En sus manos llevaba una taza de café, lo suficientemente caliente como para calmar los ánimos, que le ofreció con deliberada elegancia a Kali. «Sra. Anderson, por favor, no se ponga nerviosa. Tome un café, le ayudará a calmar los nervios. Hablaré con Godfrey y me aseguraré de que liberen a Thiago».

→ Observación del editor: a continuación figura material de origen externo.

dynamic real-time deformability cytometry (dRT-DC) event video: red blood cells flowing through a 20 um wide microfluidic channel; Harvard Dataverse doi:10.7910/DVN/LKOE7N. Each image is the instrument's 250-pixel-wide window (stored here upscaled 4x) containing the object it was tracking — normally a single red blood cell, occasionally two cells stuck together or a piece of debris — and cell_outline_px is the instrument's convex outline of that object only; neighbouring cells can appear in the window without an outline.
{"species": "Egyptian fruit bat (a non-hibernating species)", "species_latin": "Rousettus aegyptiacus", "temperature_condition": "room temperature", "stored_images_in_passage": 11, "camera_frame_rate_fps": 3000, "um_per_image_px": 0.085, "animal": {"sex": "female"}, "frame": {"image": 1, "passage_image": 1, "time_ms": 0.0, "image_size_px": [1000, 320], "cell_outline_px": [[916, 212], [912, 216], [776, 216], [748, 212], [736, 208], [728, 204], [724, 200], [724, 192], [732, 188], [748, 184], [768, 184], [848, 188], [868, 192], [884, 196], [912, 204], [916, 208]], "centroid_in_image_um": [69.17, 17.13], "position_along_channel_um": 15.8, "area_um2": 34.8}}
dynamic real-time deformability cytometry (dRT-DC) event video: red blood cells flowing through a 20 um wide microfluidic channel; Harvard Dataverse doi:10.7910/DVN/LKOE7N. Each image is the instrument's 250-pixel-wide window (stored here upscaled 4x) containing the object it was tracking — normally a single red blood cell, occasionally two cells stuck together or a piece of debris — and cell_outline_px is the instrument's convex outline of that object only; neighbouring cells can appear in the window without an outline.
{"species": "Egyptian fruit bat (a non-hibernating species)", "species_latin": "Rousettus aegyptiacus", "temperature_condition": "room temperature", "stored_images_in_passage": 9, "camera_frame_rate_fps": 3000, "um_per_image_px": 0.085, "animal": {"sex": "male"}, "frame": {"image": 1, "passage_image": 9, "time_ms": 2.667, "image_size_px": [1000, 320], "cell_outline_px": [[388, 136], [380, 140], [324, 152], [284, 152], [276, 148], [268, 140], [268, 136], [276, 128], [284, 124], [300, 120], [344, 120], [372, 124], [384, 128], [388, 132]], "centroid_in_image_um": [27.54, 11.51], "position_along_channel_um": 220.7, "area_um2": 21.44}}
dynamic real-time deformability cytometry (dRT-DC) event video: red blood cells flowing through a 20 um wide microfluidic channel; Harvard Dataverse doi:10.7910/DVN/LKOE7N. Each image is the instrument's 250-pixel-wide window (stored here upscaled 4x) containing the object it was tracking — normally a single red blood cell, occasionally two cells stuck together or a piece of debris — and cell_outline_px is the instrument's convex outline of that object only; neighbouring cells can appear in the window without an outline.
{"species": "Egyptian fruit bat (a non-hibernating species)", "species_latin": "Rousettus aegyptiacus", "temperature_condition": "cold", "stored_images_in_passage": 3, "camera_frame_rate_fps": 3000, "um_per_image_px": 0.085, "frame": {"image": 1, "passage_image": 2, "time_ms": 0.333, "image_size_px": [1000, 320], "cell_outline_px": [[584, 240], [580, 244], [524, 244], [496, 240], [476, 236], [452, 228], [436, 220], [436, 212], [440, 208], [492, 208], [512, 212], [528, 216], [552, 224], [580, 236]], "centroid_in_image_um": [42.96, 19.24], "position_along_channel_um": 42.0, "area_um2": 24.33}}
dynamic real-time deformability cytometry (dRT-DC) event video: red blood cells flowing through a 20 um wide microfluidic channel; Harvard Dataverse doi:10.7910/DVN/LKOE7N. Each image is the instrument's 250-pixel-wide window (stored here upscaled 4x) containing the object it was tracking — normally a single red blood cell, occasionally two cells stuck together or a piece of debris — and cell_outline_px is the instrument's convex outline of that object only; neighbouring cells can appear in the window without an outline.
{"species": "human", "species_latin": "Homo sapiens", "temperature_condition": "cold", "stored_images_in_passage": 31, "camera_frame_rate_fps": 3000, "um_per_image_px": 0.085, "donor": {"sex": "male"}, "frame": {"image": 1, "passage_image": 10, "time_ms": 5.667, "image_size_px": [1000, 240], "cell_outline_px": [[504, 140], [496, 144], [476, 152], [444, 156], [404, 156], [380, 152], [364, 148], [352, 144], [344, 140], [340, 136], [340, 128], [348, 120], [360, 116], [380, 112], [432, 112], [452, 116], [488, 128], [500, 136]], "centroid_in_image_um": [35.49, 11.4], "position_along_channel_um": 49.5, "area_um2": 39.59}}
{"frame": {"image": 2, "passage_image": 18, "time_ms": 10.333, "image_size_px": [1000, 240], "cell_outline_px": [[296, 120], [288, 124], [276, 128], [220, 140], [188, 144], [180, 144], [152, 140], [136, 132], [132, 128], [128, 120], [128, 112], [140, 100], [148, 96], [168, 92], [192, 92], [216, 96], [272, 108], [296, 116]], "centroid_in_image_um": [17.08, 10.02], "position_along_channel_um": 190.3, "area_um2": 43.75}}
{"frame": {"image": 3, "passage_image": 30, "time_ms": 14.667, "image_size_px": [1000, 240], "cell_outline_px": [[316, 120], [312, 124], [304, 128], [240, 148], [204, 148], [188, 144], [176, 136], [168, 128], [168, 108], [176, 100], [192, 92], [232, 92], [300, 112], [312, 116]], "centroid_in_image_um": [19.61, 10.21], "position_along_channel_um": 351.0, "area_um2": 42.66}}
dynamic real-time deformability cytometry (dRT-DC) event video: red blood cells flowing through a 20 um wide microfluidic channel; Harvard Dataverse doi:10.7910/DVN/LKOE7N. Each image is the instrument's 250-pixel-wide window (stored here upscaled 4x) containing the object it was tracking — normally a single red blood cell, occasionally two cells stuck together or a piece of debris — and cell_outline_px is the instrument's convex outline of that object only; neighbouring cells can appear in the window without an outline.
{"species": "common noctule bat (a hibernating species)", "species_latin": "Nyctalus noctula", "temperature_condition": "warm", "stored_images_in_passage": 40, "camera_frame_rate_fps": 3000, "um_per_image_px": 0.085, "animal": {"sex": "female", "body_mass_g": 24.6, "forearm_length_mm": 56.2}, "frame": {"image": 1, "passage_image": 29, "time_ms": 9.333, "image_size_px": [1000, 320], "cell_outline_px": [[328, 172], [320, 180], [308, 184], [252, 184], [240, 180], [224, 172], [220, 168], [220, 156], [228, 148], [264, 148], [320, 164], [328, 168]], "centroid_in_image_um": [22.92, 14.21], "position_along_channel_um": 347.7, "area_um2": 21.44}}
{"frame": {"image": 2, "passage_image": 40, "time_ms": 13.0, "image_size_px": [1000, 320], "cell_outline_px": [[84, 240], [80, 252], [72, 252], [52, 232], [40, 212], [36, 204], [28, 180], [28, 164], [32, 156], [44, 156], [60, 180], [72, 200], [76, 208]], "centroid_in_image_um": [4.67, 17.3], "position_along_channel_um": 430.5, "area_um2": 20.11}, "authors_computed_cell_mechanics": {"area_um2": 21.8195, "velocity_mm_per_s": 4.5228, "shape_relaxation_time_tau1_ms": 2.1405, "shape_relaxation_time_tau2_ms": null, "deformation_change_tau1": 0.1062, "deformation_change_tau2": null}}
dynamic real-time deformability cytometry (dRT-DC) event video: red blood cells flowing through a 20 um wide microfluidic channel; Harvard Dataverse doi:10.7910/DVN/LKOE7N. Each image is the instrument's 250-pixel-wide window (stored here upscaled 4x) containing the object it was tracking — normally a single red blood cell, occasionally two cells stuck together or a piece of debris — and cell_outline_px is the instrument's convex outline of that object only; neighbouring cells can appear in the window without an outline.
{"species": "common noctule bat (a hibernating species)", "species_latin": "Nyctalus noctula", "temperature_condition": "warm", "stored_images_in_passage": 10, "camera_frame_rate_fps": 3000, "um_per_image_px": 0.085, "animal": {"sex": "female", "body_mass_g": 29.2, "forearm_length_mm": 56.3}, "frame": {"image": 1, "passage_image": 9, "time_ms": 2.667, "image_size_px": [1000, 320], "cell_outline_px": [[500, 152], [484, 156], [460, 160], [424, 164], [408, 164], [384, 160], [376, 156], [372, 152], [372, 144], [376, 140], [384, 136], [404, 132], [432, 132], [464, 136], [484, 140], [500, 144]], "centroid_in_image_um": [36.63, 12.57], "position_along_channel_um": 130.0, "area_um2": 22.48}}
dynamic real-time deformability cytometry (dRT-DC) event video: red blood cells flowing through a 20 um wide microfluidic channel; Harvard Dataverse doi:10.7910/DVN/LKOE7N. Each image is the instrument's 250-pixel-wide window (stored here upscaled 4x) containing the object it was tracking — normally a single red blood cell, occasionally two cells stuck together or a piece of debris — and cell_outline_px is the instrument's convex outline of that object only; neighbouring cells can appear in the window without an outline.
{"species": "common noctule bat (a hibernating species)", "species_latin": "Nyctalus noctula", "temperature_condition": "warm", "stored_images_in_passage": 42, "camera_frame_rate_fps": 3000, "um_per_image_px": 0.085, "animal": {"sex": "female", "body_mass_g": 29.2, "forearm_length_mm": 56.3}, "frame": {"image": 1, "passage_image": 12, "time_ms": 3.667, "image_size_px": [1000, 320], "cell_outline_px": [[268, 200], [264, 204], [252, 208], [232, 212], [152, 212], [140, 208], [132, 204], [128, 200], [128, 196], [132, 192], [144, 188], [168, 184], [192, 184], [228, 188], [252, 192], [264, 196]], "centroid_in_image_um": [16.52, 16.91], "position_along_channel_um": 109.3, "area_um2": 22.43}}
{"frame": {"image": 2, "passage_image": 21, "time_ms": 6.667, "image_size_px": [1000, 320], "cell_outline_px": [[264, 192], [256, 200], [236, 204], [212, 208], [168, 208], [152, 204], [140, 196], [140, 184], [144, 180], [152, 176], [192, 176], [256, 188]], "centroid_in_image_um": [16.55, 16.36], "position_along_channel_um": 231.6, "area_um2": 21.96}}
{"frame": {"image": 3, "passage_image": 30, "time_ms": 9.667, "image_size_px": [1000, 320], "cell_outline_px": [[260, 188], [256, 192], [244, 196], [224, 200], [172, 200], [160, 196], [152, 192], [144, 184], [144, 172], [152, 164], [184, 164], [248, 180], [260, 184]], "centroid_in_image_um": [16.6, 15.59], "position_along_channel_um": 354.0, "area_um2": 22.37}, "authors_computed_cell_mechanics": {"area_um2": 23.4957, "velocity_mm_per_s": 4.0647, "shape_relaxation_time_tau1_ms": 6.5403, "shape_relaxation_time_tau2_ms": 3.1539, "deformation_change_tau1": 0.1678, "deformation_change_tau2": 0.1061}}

Kali había estado hablando tanto tiempo que su boca parecía haberse secado como el lecho de un río en época de sequía. La deferencia de Evelina le dio a Kali una sensación de importancia y se pavoneó como un pavo real en pleno despliegue.
«Vinimos a esta boda por respeto a la familia Marsh. Ahora mira lo que ha pasado. Tienes que ayudarnos a resolver esto», dijo Kali, entrecerrando los ojos. «Quiero que quienquiera que haya agredido a mi hijo se presente y se disculpe». Después de expresar su reclamación, le quitó la taza a Evelina y se la bebió de un trago, como si se tragara su orgullo junto con ella.